Fully automating my stock trading portfolio through Zerodha Kite API, GCP Compute Engine and a Telegram bot(buy, sell and then buy again)
Mayank Jain4 min read·Just now--
It all started while I was exploring about momentum trading. I was filtering for top stocks with the highest absolute returns to build a test portfolio, but the “lazy developer” in me quickly got frustrated. Manually placing buy orders for multiple stocks felt tiring and cumbersome.
My curious mind decided to explore the Zerodha Kite API to automate the order execution. However, as a data professional, I was hungry for more. I didn’t just want to place orders; I wanted to automate the entire lifecycle: fetching historical data, calculating technical indicators, selecting the portfolio, and deploying it all on the cloud for 100% hands-off execution.
The Architecture: Building a Reliable Execution Engine
Before moving to the cloud, I perfected the logic on my local machine. The final architecture, now running on a GCP Compute Engine (e2-micro) in the us-central-1f region, is designed for reliability and minimum cost. It runs at a cost of INR 5 per trading day (or INR 100–150 per month).

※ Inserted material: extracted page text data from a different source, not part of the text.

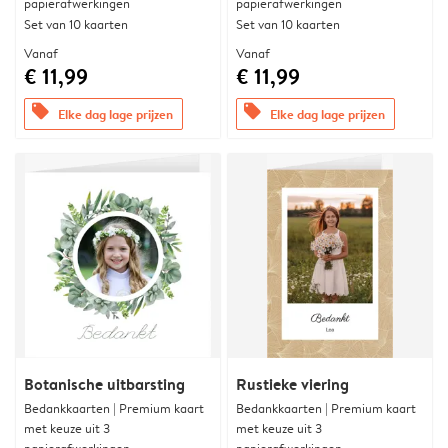
papierafwerkingen
papierafwerkingen
Set van 10 kaarten
Set van 10 kaarten
Vanaf
Vanaf
€ 11,99
€ 11,99
offers
offers
Elke dag lage prijzen
Elke dag lage prijzen
Botanische uitbarsting
Rustieke viering
Bedankkaarten | Premium kaart
Bedankkaarten | Premium kaart
met keuze uit 3
met keuze uit 3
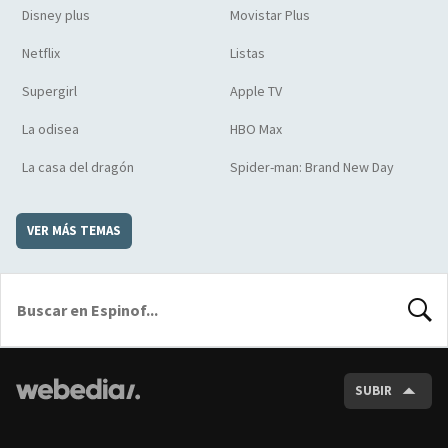
Disney plus
Movistar Plus
Netflix
Listas
Supergirl
Apple TV
La odisea
HBO Max
La casa del dragón
Spider-man: Brand New Day
VER MÁS TEMAS
BUSCA
SUBIR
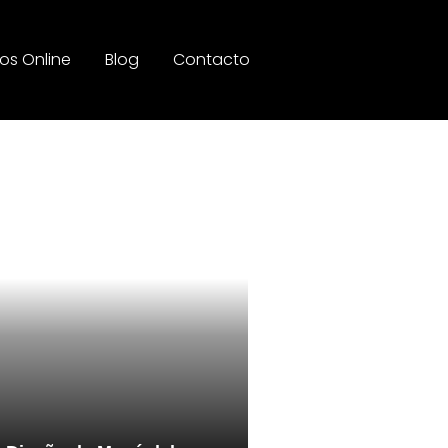
os Online
Blog
Contacto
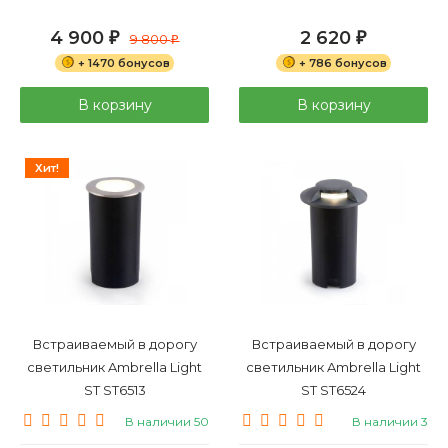
4 900
2 620
₽
9 800
₽
₽
+ 1470 бонусов
+ 786 бонусов
В корзину
В корзину
Хит!
Встраиваемый в дорогу
Встраиваемый в дорогу
светильник Ambrella Light
светильник Ambrella Light
ST ST6513
ST ST6524
В наличии 50
В наличии 3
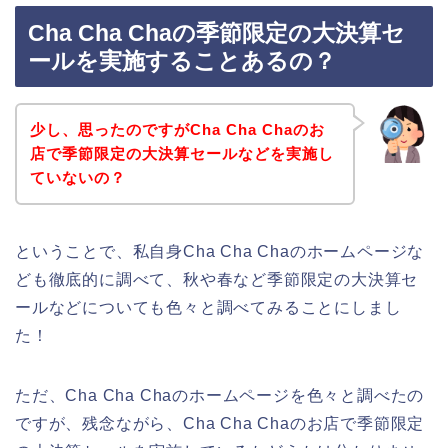
Cha Cha Chaの季節限定の大決算セ
ールを実施することあるの？
少し、思ったのですがCha Cha Chaのお
店で季節限定の大決算セールなどを実施し
ていないの？
ということで、私自身Cha Cha Chaのホームページな
ども徹底的に調べて、秋や春など季節限定の大決算セ
ールなどについても色々と調べてみることにしまし
た！
ただ、Cha Cha Chaのホームページを色々と調べたの
ですが、残念ながら、Cha Cha Chaのお店で季節限定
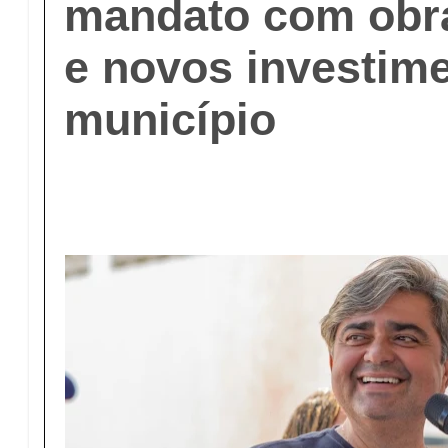
mandato com obra
e novos investim
município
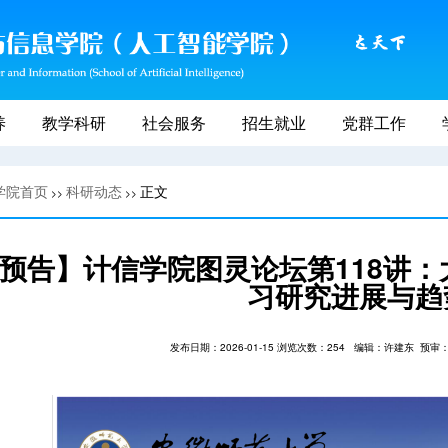
养
教学科研
社会服务
招生就业
党群工作
学院首页
科研动态
正文
>>
>>
预告】计信学院图灵论坛第118讲
习研究进展与趋
发布日期：2026-01-15 浏览次数：
254
编辑：许建东
预审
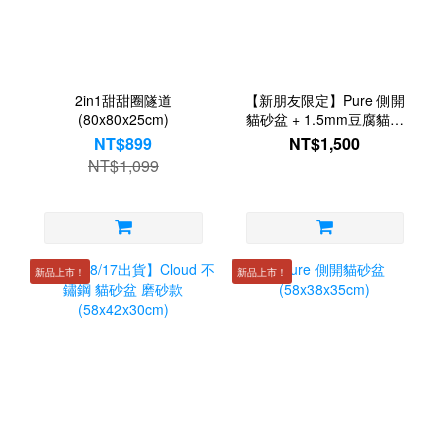
2in1甜甜圈隧道
【新朋友限定】Pure 側開
(80x80x25cm)
貓砂盆 + 1.5mm豆腐貓砂
x2
NT$899
NT$1,500
NT$1,099
新品上市！
新品上市！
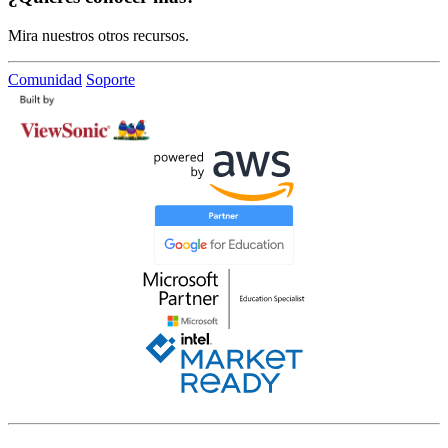
Mira nuestros otros recursos.
Comunidad
Soporte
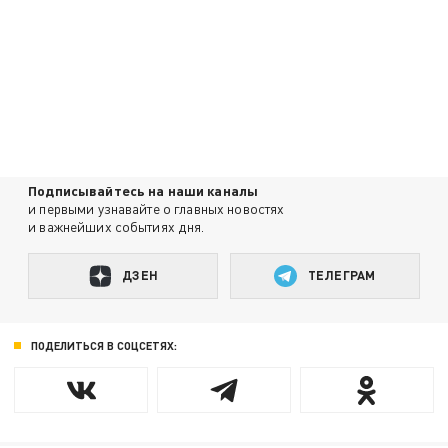
Подписывайтесь на наши каналы
и первыми узнавайте о главных новостях
и важнейших событиях дня.
ДЗЕН
ТЕЛЕГРАМ
ПОДЕЛИТЬСЯ В СОЦСЕТЯХ:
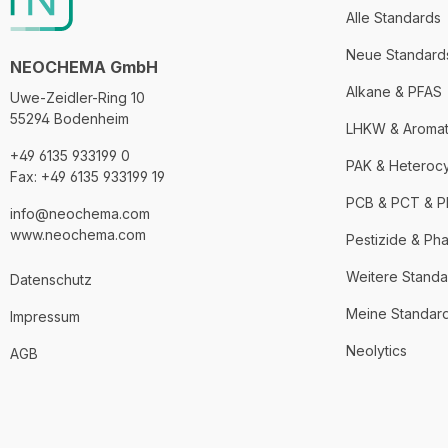
Alle Standards
Neue Standard
NEOCHEMA GmbH
Alkane & PFAS
Uwe-Zeidler-Ring 10
55294 Bodenheim
LHKW & Aroma
+49 6135 933199 0
PAK & Heteroc
Fax: +49 6135 933199 19
PCB & PCT & 
info@neochema.com
www.neochema.com
Pestizide & Ph
Weitere Standa
Datenschutz
Meine Standar
Impressum
Neolytics
AGB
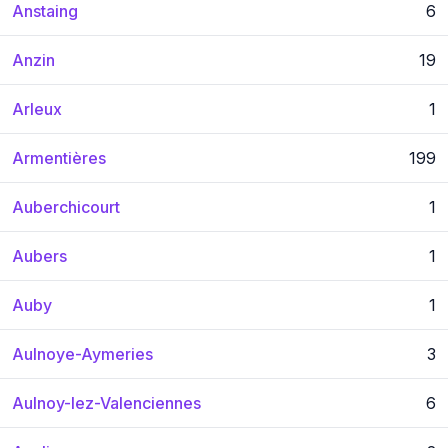
Anstaing
6
Anzin
19
Arleux
1
Armentières
199
Auberchicourt
1
Aubers
1
Auby
1
Aulnoye-Aymeries
3
Aulnoy-lez-Valenciennes
6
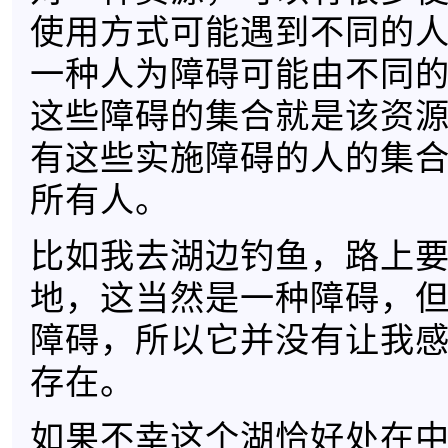
使用方式可能遇到不同的
一种人为障碍可能由不同
这些障碍的集合就是该资
有这些实施障碍的人的集
所有人。
比如我去湖边钓鱼，路上
地，这当然是一种障碍，
障碍，所以它并没有让我
存在。
如果不幸这个湖恰好处在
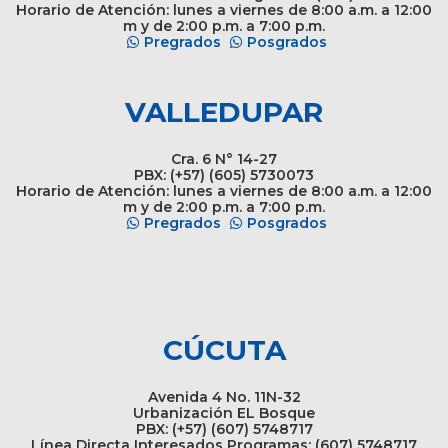
Horario de Atención: lunes a viernes de 8:00 a.m. a 12:00
m y de 2:00 p.m. a 7:00 p.m.
Pregrados
Posgrados
VALLEDUPAR
Cra. 6 N° 14-27
PBX: (+57) (605) 5730073
Horario de Atención: lunes a viernes de 8:00 a.m. a 12:00
m y de 2:00 p.m. a 7:00 p.m.
Pregrados
Posgrados
CÚCUTA
Avenida 4 No. 11N-32
Urbanización EL Bosque
PBX: (+57) (607) 5748717
Línea Directa Interesados Programas: (607) 5748717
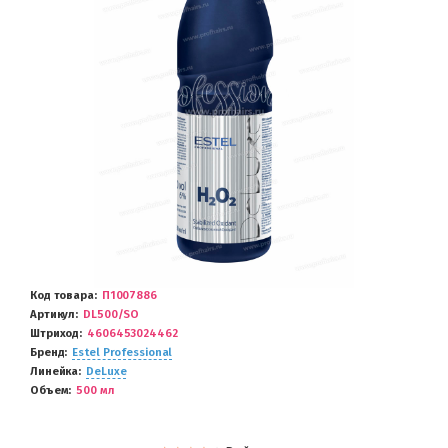
Код товара
П1007886
Артикул
DL500/SO
Штриход
4606453024462
Бренд
Estel Professional
Линейка
DeLuxe
Объем
500 мл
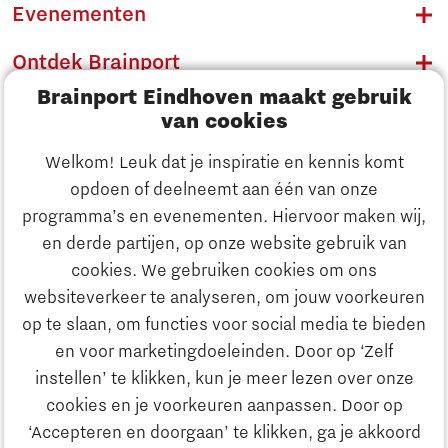
Evenementen
Ontdek Brainport
Brainport Eindhoven maakt gebruik
Innovatie
van cookies
Ondernemen
Welkom! Leuk dat je inspiratie en kennis komt
opdoen of deelneemt aan één van onze
Onderwijs
programma’s en evenementen. Hiervoor maken wij,
Ontdek Brainport
en derde partijen, op onze website gebruik van
Maatschappelijk
cookies. We gebruiken cookies om ons
Innovatie
websiteverkeer te analyseren, om jouw voorkeuren
Strategie & Organisatie
op te slaan, om functies voor social media te bieden
Zoeken
en voor marketingdoeleinden. Door op ‘Zelf
Ondernemen
instellen’ te klikken, kun je meer lezen over onze
Contact
cookies en je voorkeuren aanpassen. Door op
‘Accepteren en doorgaan’ te klikken, ga je akkoord
Onderwijs
Naar internationale website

The Ubuntu based system relies on two primary Linux services:
- Systemd Service: Keeps the Telegram Bot and the SL/TSL (Stop-Loss/Trailing Stop-Loss) monitoring services “Always On.”
- Cronjob Service: Triggers the daily data pipeline and the initial “Buy” trades at specific times
The Workflow: A Day in the Life of the Bot
The beauty of this system is that it handles the “heavy lifting” while keeping me in the loop for the most critical step: Consent, Buy updates and Sell updates.
1. The Morning Handshake (8:00 AM)
At 8 AM, the VM starts automatically via a GCP instance schedule. The Telegram bot sends me a prompt to login. Because brokers require daily manual consent for API trading, I click the link, login, and paste the request_token back into the bot.
2. Data Preparation & Selection (8:00 AM — 9:15 AM)
Once authenticated, the bot performs a “Data Sync,” updating OHLCV (Open, High, Low, Close, Volume) data for nearly 500 stocks. It then:
- Calculates indicators for buying, SL and Trailing SL buffers.
- Ranks stocks based on momentum.
- Prepares a Top 20 Portfolio based on my specific capital allocation rules.
3. Market Execution (9:15 AM — 3:30 PM)
At market open, the bot begins monitoring. It executes buys based on the prepared portfolio and starts the Monitoring Service.
- Stop-Loss (SL) & Trailing Stop-Loss (TSL): If a stock hits my exit criteria, the bot sells immediately.
- Dynamic Rebalancing: If capital is freed up by a sale, the bot scans for the next available “Top 20” candidate and buys again.
- Instant Alerts: Every trade — buy or sell — is pushed to my Telegram with the reason, quantity, and P&L.
4. Post-Market Shutdown (4:00 PM)
Once the market closes, the VM shuts down automatically to save costs. The bot sends a final confirmation that the instance is sleeping.
Technical Takeaways
Building this system provided a lot of learning on:
- Cloud Infrastructure: Setting up Linux-based VMs, handling external IP whitelisting for API security, and managing persistent disk storage for CSV/JSON ledgers.
- API Integration: Interfacing with the KITE API for real-time data and order placement.
- System Reliability: Using
systemdto ensure monitoring services never crash silently.
Final Thoughts
The objective was simple: build a system that follows a strategy without the interference of human emotion or manual delay. While this is currently a “Simple” deployment on a single VM, it serves as a foundation. The next step is extending this into a more robust system by integrating cloud databases or ML-based strategies for even more complex compute tasks.
If you have a strategy in place, the cloud is your best friend. It’s time to stop clicking and start coding!